==== TEXT EXTRACT

# Certified Sourwood Honey?



## Mirabida (May 27, 2014)

Is there a way to certify the source of your honey? I have been selling Sourwood honey and yesterday I had a customer tell me that mine is in no way Sourwood. This is upsetting since I spent so much time and money and was careful to catch the flow. I gave the customer a complete refund including shipping. I want my customers to be completely satisfied. Has anyone had this happen to them and how did you handle the situation? Is there a test to certify your honey?


----------



## sqkcrk (Dec 10, 2005)

Yes, but can you afford it? You have to have the pollen analysed. 

Don't over react to one customer. I know a guy who was selling NY honey in SC and a customer insisted that his NY honey was sourwood, which it wasn't. So he raised his price and sold it to him. You can't please everyone.

I have produced buckwheat honey from a field of buckwheat surrounded by nothing other than pine forest. Try telling someone used to wax melter buckwheat that what I had was buckwheat? Forget it.


----------



## David LaFerney (Jan 14, 2009)

You can't let something like that get you down, and the truth is it's pretty likely that your honey has some other stuff in it besides sourwood - sumac is a good possibility around here. I tell people that I don't really know where my bees go when I'm not looking, but if they don't like the product I will refund their money. It's not a costly promise to make.

========

§ **GIVEN TASK 1**: Using the forum thread on certifying sourwood honey, say whether each statement agrees with it. Answer yes or no for each and quote the words that settle it. (a) Mirabida refunded the customer's shipping as well as the price. (b) sqkcrk presents pollen analysis as an inexpensive test. (c) David LaFerney names sumac as a likely addition to local honey.
§ **GIVEN TASK 2**: In the sourwood honey thread, what did the man selling NY honey in SC do when a customer insisted it was sourwood?
None of the material is needed.

==== SUPPLIED ENTRIES

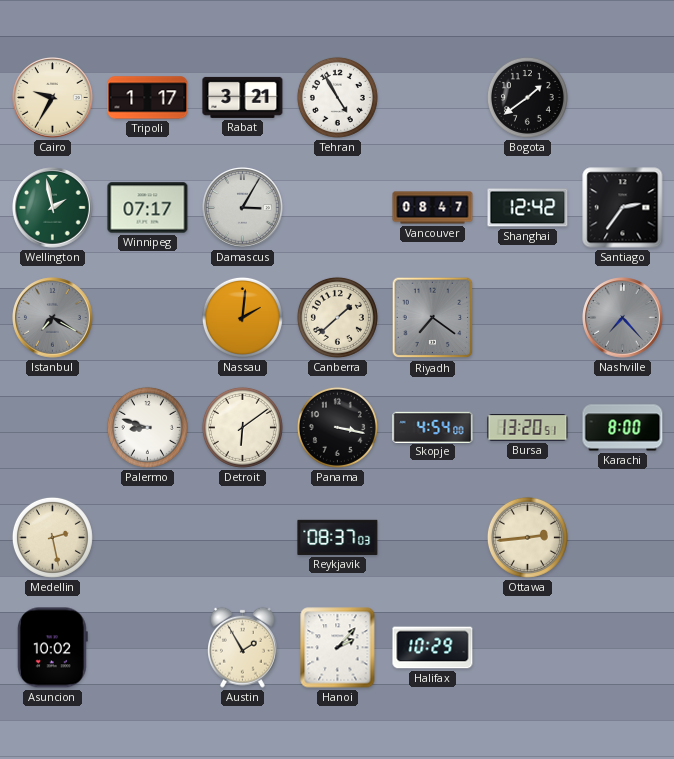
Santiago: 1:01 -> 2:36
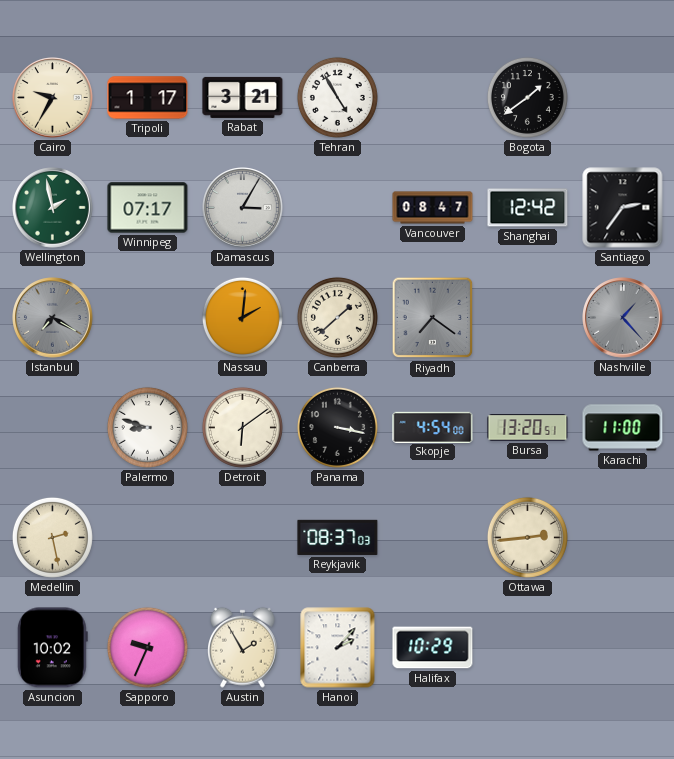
Nashville: 7:23 -> 1:23
Karachi: 8:00 -> 11:00
Sapporo: none -> 9:34
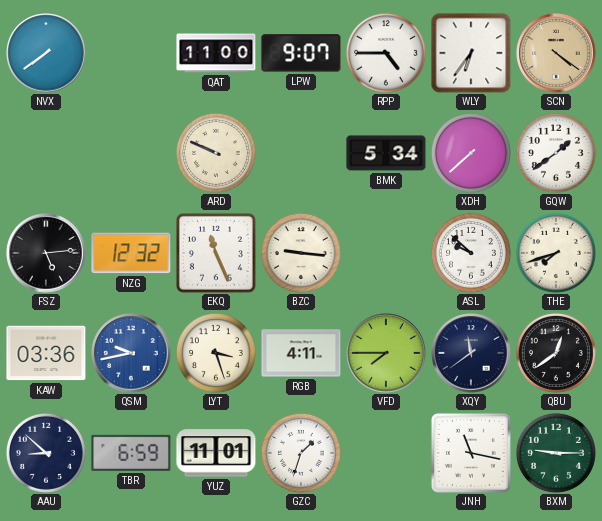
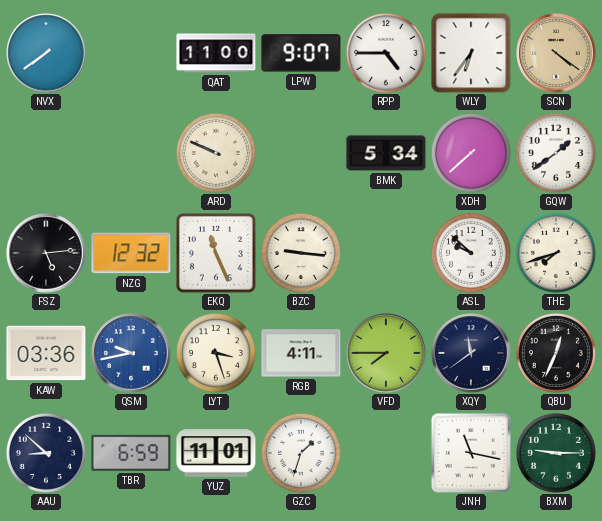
QBU: 12:39 -> 12:34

========

§ **TASK RESPONSE 1**:
(a) Yes: "I gave the customer a complete refund including shipping."
(b) No: "Yes, but can you afford it? You have to have the pollen analysed."
(c) Yes: "sumac is a good possibility around here."

§ **TASK RESPONSE 2**: He raised his price and sold it to him.